**What is expected:**
Your answer should be the lines of the listing that contain the word "Label".

**Provided records:**
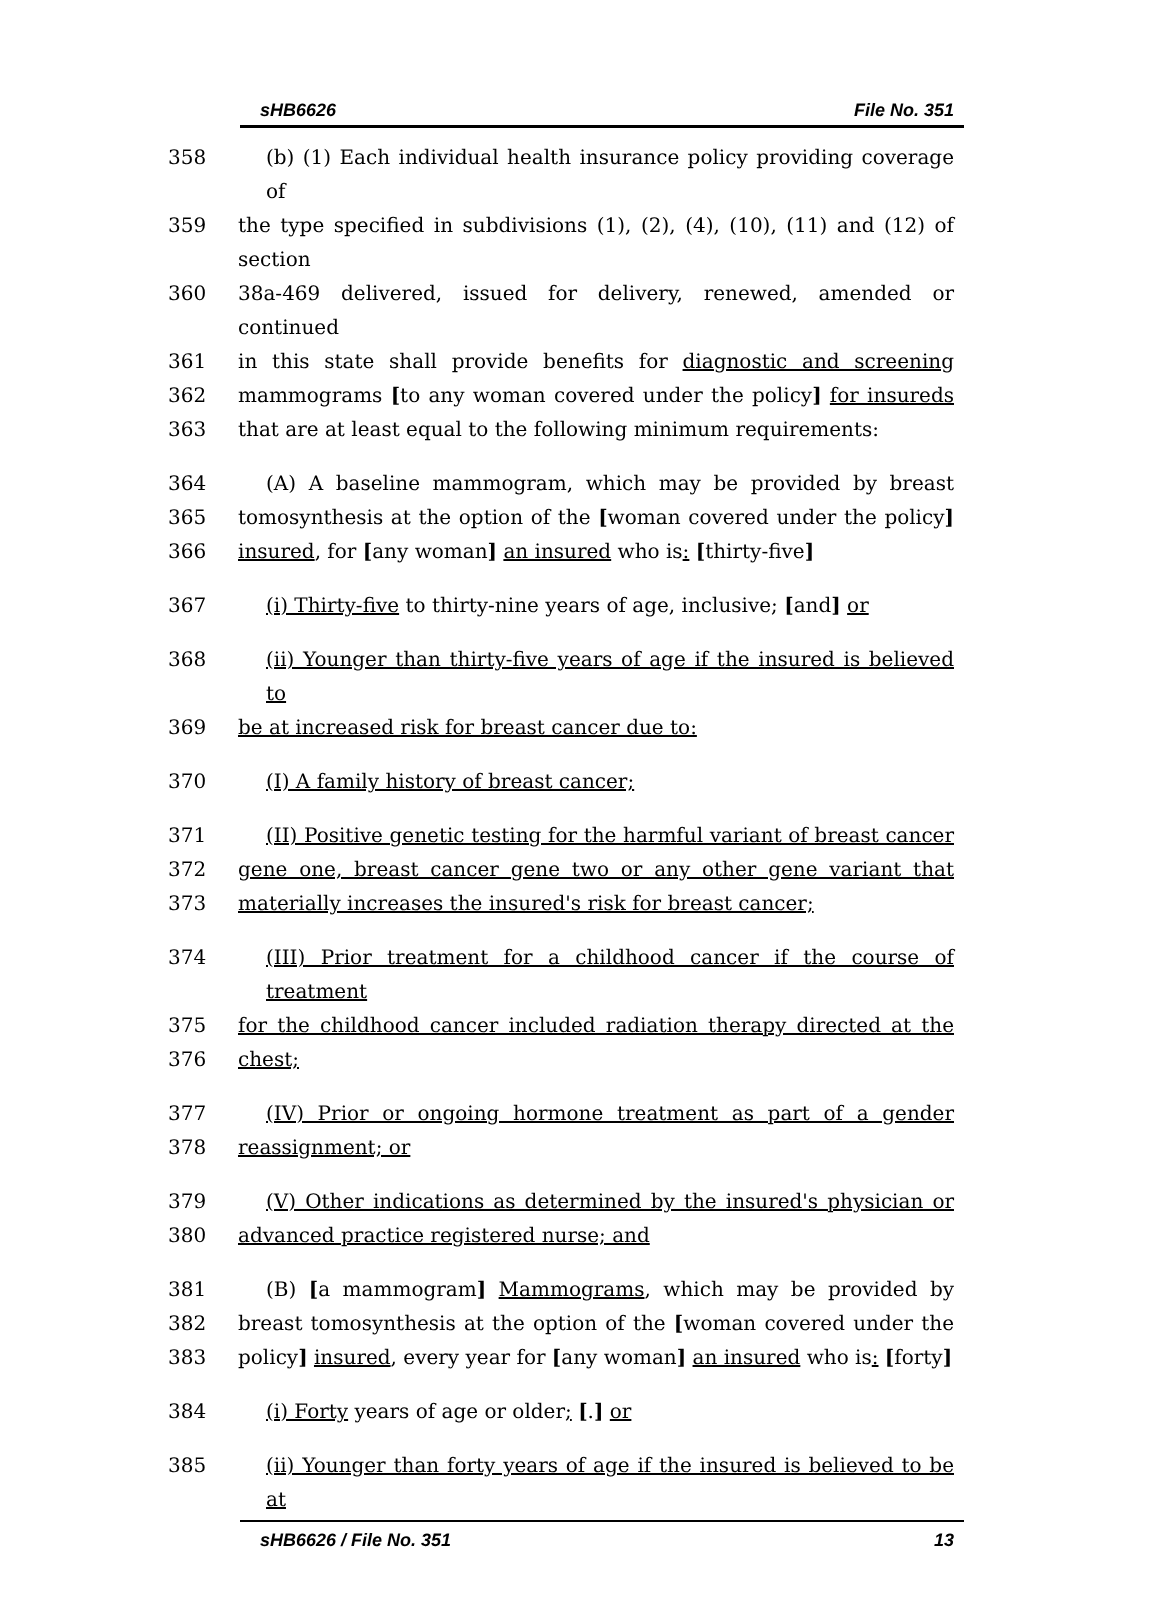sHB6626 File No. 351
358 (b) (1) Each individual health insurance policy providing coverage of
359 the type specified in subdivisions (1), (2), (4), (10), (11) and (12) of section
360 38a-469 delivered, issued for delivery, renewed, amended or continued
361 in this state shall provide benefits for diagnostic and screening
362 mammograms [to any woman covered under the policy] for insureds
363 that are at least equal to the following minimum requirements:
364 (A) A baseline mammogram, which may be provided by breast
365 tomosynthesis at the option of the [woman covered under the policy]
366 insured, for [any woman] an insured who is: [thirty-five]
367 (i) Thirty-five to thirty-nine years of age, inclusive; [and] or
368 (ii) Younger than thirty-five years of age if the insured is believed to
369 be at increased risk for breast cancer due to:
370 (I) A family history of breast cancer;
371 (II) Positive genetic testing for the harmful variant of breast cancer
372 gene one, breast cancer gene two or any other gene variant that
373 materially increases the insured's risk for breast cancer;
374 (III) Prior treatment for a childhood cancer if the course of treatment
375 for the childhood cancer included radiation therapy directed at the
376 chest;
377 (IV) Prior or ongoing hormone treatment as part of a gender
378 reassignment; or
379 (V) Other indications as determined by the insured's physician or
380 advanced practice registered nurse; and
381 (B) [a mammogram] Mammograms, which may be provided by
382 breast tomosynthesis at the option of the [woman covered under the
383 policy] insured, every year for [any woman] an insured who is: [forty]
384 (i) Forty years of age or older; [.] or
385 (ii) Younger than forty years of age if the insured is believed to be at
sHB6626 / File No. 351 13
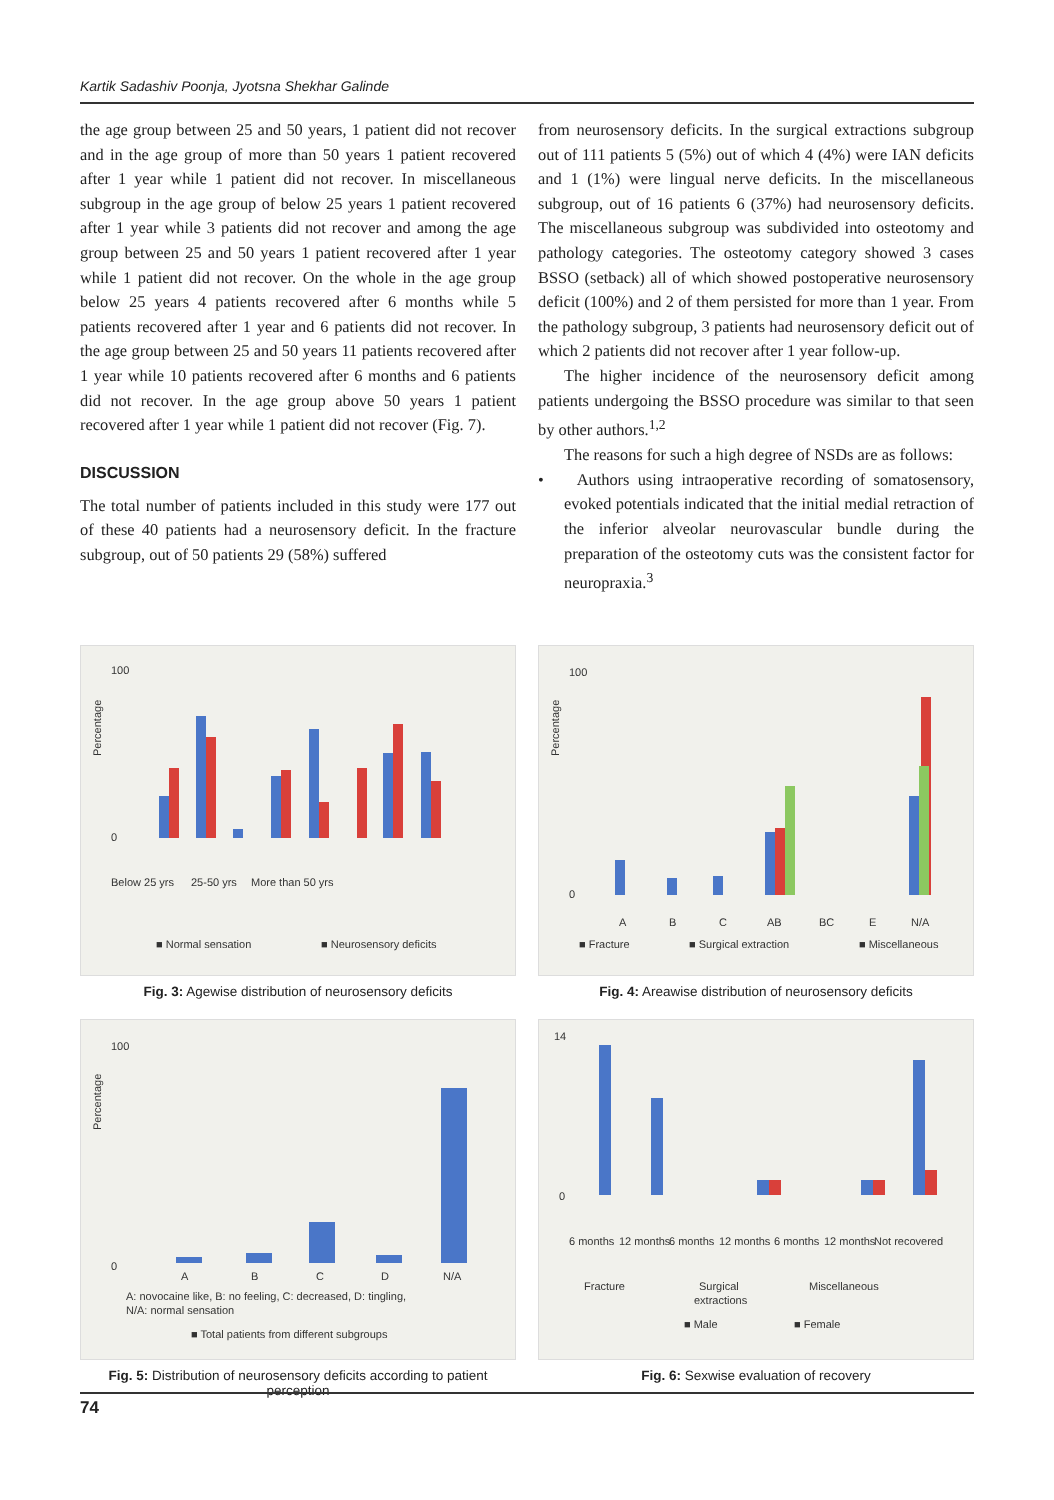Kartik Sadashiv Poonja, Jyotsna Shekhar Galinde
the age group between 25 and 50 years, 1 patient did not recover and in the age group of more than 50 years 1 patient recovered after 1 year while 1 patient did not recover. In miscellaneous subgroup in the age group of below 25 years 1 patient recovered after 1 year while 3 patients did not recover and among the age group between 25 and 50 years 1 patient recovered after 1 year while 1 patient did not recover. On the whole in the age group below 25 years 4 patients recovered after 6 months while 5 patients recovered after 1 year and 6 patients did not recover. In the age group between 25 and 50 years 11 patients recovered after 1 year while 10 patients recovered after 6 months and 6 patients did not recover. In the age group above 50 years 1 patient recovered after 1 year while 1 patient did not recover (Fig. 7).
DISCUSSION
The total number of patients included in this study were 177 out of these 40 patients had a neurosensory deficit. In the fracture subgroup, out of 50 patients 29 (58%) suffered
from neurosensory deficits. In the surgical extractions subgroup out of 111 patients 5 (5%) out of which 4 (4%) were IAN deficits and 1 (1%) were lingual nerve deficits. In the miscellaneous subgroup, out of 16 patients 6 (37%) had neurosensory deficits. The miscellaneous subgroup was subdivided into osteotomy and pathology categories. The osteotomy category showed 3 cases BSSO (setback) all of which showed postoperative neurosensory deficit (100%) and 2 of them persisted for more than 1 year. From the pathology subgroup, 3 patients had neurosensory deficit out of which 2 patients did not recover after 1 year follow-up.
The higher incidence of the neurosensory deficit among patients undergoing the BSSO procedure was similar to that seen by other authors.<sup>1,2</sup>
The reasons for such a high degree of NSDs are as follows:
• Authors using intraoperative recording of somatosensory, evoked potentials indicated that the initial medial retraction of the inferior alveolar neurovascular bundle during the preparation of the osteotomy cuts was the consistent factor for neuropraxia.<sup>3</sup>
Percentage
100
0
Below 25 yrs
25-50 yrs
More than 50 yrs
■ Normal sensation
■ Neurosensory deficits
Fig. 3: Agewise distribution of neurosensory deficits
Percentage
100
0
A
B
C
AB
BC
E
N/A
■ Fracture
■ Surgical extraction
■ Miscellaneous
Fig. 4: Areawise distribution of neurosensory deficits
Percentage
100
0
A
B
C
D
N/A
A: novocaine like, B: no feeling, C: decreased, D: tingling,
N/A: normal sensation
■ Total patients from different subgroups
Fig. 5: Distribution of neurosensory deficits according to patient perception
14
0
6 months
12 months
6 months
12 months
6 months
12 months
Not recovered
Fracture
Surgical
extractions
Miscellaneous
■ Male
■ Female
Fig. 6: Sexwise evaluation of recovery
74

==

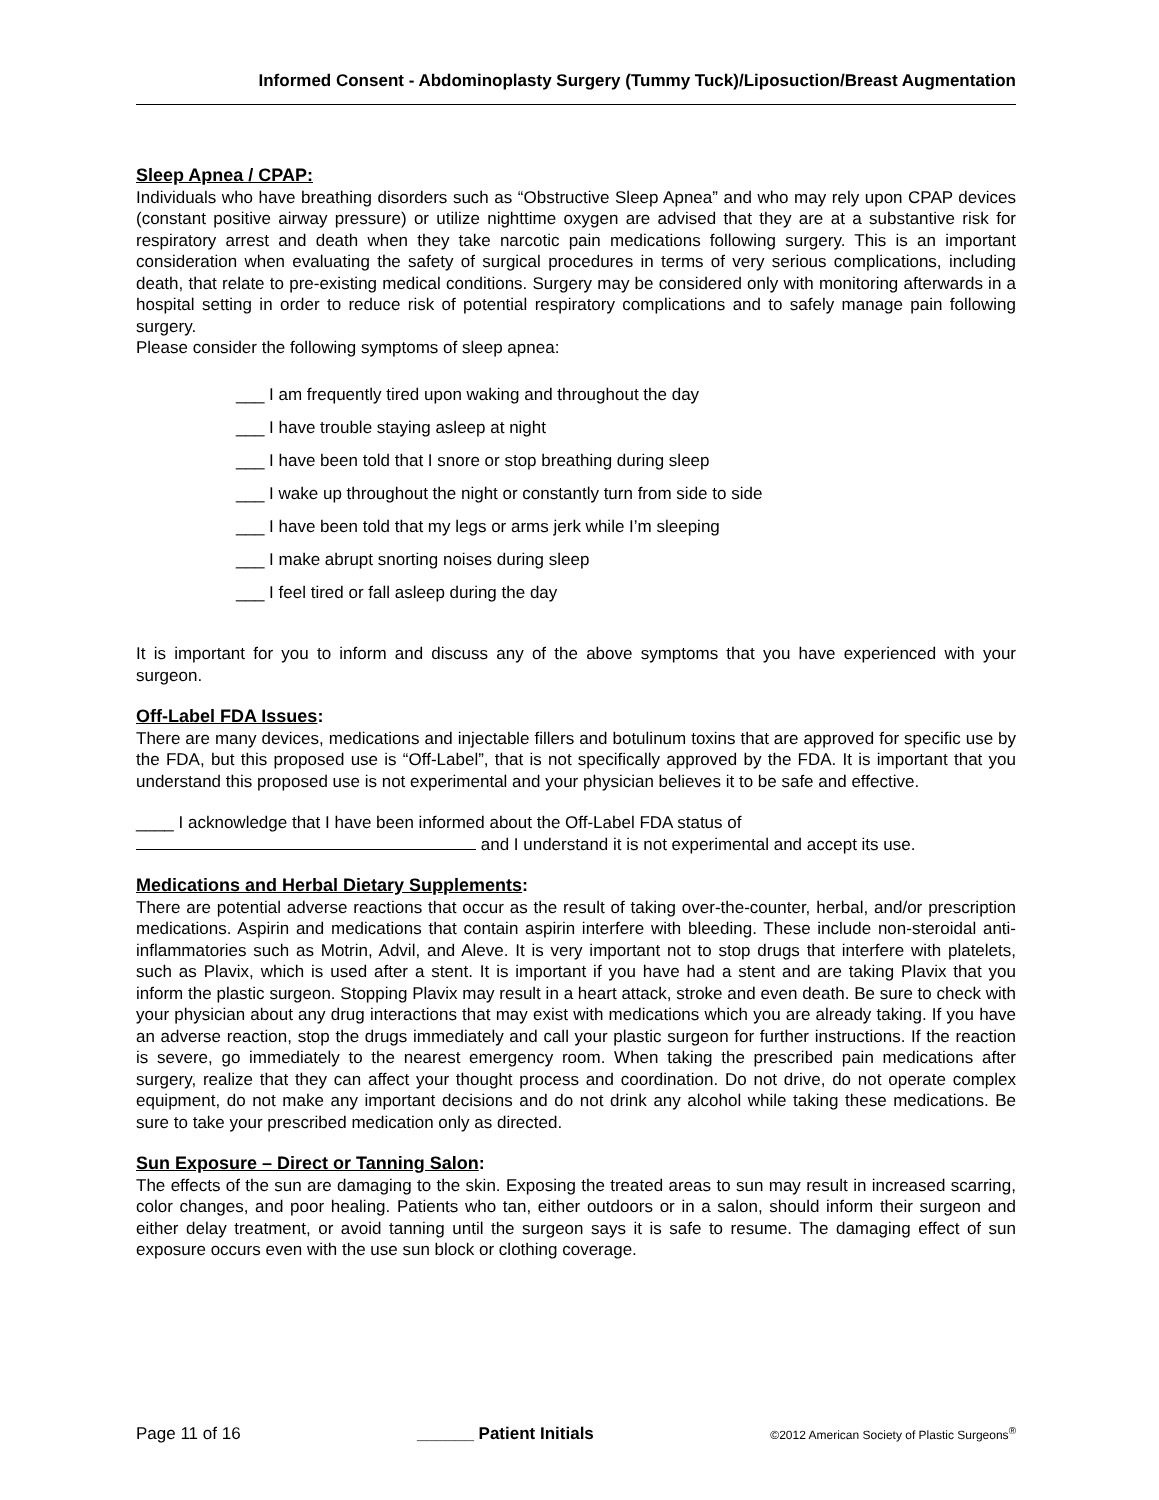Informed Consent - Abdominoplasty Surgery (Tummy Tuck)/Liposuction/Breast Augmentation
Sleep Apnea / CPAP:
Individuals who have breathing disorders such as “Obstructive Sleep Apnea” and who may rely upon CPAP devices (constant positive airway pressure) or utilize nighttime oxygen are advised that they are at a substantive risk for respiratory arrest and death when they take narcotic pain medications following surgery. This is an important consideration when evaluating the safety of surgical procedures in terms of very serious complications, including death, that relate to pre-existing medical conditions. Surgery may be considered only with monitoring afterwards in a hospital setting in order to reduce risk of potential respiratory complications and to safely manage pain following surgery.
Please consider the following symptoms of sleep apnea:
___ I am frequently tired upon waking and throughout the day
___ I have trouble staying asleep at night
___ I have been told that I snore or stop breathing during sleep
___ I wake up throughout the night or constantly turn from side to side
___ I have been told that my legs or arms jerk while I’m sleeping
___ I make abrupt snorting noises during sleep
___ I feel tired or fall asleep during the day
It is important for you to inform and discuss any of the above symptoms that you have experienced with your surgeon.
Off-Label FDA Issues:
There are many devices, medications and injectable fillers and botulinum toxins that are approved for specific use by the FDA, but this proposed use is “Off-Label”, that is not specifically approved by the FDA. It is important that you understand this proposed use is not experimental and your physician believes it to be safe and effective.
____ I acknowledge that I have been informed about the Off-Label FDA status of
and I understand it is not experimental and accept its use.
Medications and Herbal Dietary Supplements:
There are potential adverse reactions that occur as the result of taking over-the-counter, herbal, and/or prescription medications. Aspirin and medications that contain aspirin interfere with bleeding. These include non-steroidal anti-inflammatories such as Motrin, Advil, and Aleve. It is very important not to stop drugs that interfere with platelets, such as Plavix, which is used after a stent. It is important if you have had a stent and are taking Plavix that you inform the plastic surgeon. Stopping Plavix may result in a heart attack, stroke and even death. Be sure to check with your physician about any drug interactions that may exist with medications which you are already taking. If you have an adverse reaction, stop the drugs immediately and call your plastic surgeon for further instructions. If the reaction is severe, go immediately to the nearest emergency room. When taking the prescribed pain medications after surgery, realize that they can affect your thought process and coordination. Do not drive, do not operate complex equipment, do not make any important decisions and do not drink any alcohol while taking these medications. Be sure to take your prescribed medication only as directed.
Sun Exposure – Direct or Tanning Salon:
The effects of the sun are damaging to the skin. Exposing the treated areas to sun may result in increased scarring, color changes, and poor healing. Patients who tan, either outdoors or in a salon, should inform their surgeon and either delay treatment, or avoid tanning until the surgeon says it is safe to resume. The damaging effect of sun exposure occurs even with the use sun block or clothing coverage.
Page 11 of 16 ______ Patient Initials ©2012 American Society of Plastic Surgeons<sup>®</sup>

**Final answer:**
Off-Label FDA Issues:
There are many devices, medications and injectable fillers and botulinum toxins that are approved for specific use by the FDA, but this proposed use is “Off-Label”, that is not specifically approved by the FDA. It is important that you understand this proposed use is not experimental and your physician believes it to be safe and effective.
____ I acknowledge that I have been informed about the Off-Label FDA status of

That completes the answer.